Practically, Sesame's framework sets a foundation for workflows where medicinal chemists seed fragments and rely on the model to elaborate them into synthetically accessible, pocket-compatible molecules. Such approaches may enable rapid iteration in lead optimization, balancing exploration and exploitation in chemical space more effectively than prior systems.

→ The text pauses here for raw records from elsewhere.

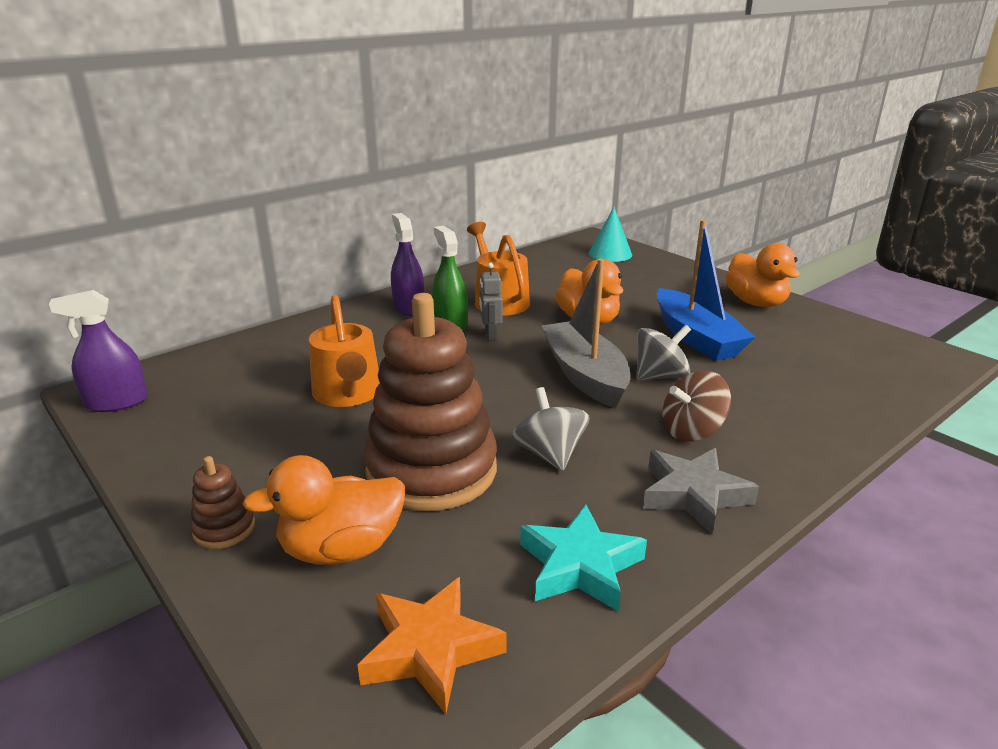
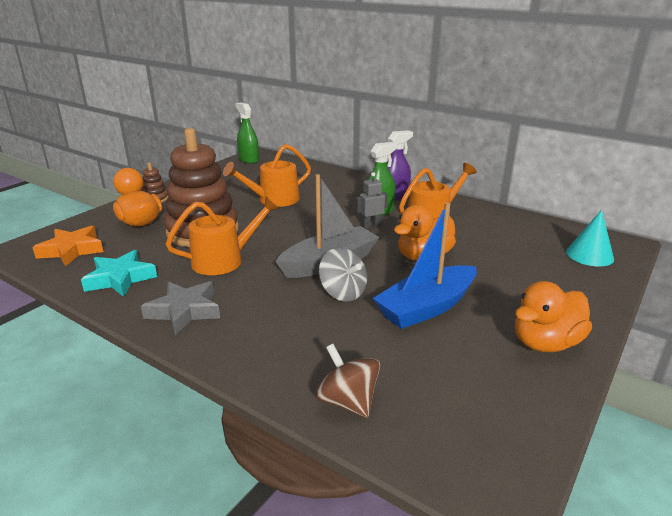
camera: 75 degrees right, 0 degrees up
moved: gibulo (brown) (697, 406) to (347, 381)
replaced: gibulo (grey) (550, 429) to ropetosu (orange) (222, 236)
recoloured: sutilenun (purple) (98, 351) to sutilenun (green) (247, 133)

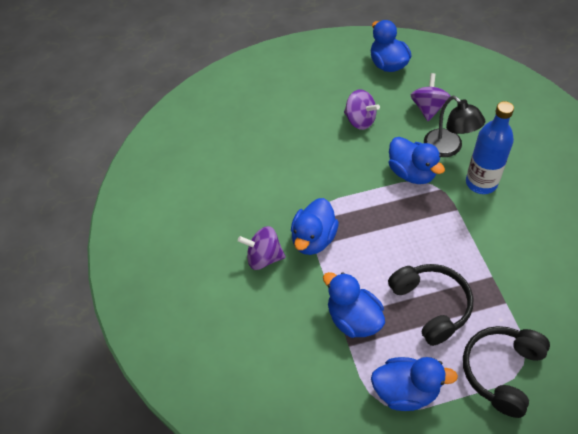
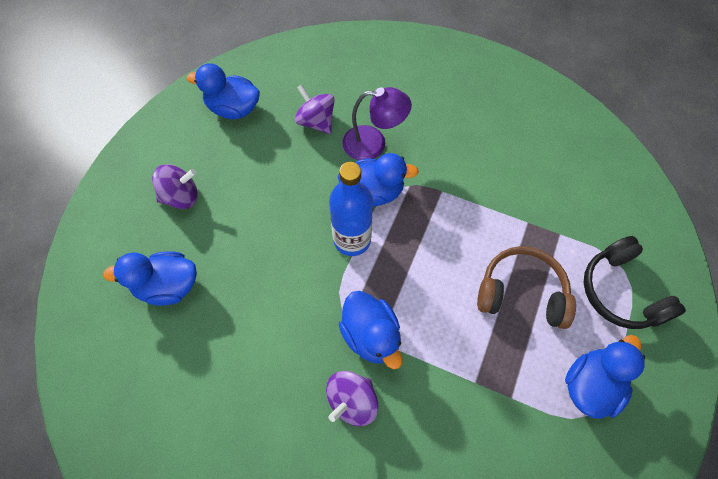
camera: 55 degrees left, 10 degrees up
moved: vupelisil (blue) (354, 305) to (150, 278); gibulo (purple) (362, 109) to (175, 186); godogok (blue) (490, 147) to (351, 209)
recoloured: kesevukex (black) (431, 305) to kesevukex (brown) (526, 287);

Speculation on Future Developments

Future directions will likely extend Sesame’s composability, integrating downstream synthesizability filters or reaction network decoders. Further architectural refinements may improve variable-atom count stability or address excess singleton atom errors. Adapting models to exploit richer physical property maps, possibly leveraging higher-resolution protein-ligand datasets or multi-channel field conditioning, could push structural awareness further. Integration with flow-matching approaches for improved sampling efficiency and physical realism, as well as expanded fragment-conditioned design strategies, are anticipated.

Conclusion

Sesame presents a robust structure-aware generative framework for molecular design, unifying fragment-based lead optimization and de novo synthesis through spatial density-map conditioning. The architecture's core innovations—attention-based density map sampling, hybrid discrete-continuous diffusion, and trajectory-based finetuning—enable practical, theory-aligned workflows in computational drug discovery. Empirical results confirm reliable fragment retention and molecule validity, supporting both structural insight-driven human workflows and automated exploration in chemically relevant spaces.